Anyone who has studied scientific history knows that all the stuff we now think to be incontrovertibly correct will eventually be overturned by a paradigm shift that will make everything that came before look foolish. Such shift are a rare occurrence — once every couple centuries is the normal pace — but they simply don’t stop coming. Everything we think we know will be in the garbage can of history eventually.

That said, most scientists alive today are doing “the best they can” within the frameworks of our current paradigms. Geniuses who change the course of history are extremely rare; so most modern scientists are basically just bean counters, not theoretical revolutionaries. They plod along in tiny sub-fields doing studies that likely aren’t going to change anyone’s view of anything. Just adding, if they’re lucky, a tiny grain of data to the enormous sand dune of knowledge.

But in recent decades there has been a new spectre in the world of science: politics. It affects all sides of the spectrum. Anyone who disagrees with the majority is presumed to either be lying or is accused of being funded by nefarious groups of some sort or another or has some ideological bias they’re trying to promulgate by fudging facts. And the outsiders inevitably accuse the insiders of the same malfeasances. Suddenly every single scienctist is a neo-Lysenkoist.

It’s gotten to the point where the layperson can not sort out the false accusations from the true scandals, and so many charges are flying left-to-right and right-to-left that one doesn’t know what to think any more.

To make things worse: Even if someone does get funded from politcally motivated groups, and even if one does have a bias, doesn’t mean that person is inherently wrong. One person could be funded by Exxon and another by Soros, one could be a grant-chaser, another a denialist, but their data could still be totally valid.

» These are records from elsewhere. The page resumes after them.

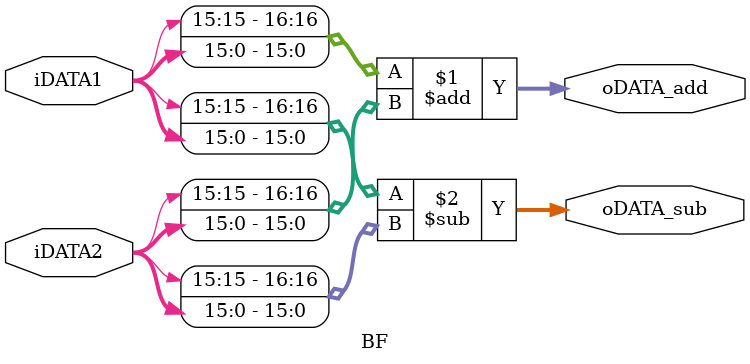
<source format=v>

`timescale 1 ns / 100 ps

module BF(iDATA1,
          iDATA2,
          oDATA_add,
          oDATA_sub);
    
    parameter IL = 16;
    parameter OL = IL+1;
    
    input	[IL-1:0] 	iDATA1;
    input	[IL-1:0] 	iDATA2;
    output	[OL-1:0] 	oDATA_add;
    output	[OL-1:0] 	oDATA_sub;
    
    
    assign oDATA_add = {iDATA1[IL-1],iDATA1} + {iDATA2[IL-1],iDATA2};
    assign oDATA_sub = {iDATA1[IL-1],iDATA1} - {iDATA2[IL-1],iDATA2};
    
    
endmodule
    
    
    
    
    
    
    
    
    
    
    
    
    
    

</source>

How is the average American expected to sort this all out? The political white noise machine is drowning out any semblance of clarity, and it’s gotten to the unfortunate point that one chooses which side one is on mostly for political reasons, not because one has accurately assessed the data. Because the data is simply too complicated, too specialized, and too politicized to assess.

Science used to be a discussion. Now it’s a room full of people with their fingers in their ears saying “Lalalalalala I can’t hear you!”